News Archive

For immediate release, November 13, 2009

Jonathan Johnson
New paintings
November 14 – December 19, 2009

Opening: Saturday, November 14, artist present 2-5PM

Harbour Lights, 2009, 36 x 42 inches, oil on canvas

New Field, 2009, 24 x 33 inches, oil on canvas

We are pleased to announce a solo exhibition of new paintings by Jonathan Johnson, to be presented by the Wynick/Tuck Gallery, opening on Saturday, November, 14th 2009. The artist will present from 2-5pm.

The Beaverbrook Art Gallery presented the first public gallery exhibition of Johnson’s work in 2005.  Johnson's teacher and mentor, Gerald Ferguson, wrote the introduction for the exhibition pamphlet.  Here it is in full.

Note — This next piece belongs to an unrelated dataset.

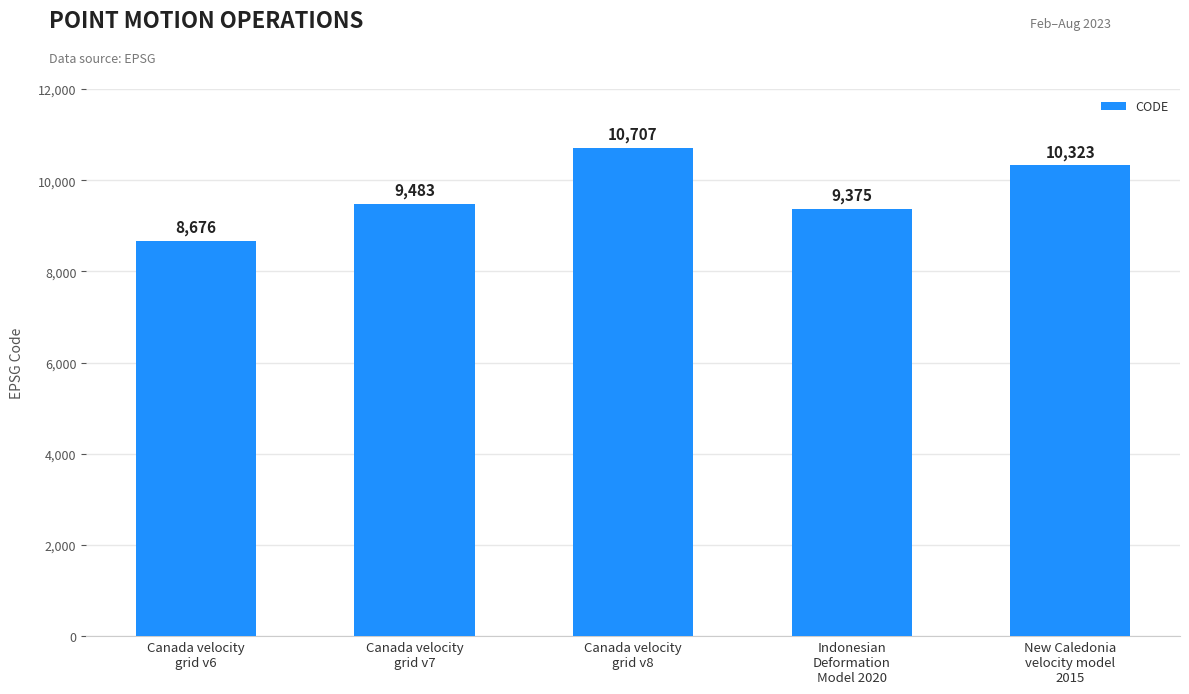

Count the number of categories in the chart.

5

"Once in a great while a teacher encounters a student that has full command of painting skills. All that remains is to offer the suggestion of an accent here or the weight of a mark there to strengthen the work. Teaching then is no longer a job but a pleasurable exercise in connoisseurship. Jonathan Johnson was such a student. In the years following his graduation from NSCAD I have followed his work closely and rarely can I now offer a suggestion to improve his work.

It seems that the lesson of art history directs most students toward the Modernist notion of progress in art causing them to look for a novel device or subject only to remain adrift with few, if any, references to measure the quality of their work. Jonathan ignores that Modernist notion by choosing an established convention. Working as a landscape painter he is not only honouring a tradition, but is able to measure himself by comparing what he does with a myriad of examples available to him first hand. Only when there is something to compare to can true progress be made. With subject matter as a given, one is left to ponder the how of painting. In all painting it is never the what but the how that tells you the difference between good and bad painting. One can comment on the subject matter of Michelangelo or Monet’s paintings but that is not an artistic question. To judge the artistic merit of their work you must turn to how their paintings were executed. Only then can you know if they did it well, or very well, and occasionally, not so well at all.

It is on that basis we are able to judge the paintings of Jonathan Johnson. Through our shared experience in looking at landscape paintings we intuit how good the how of his work is and we come away agreeing that his paintings are very good.”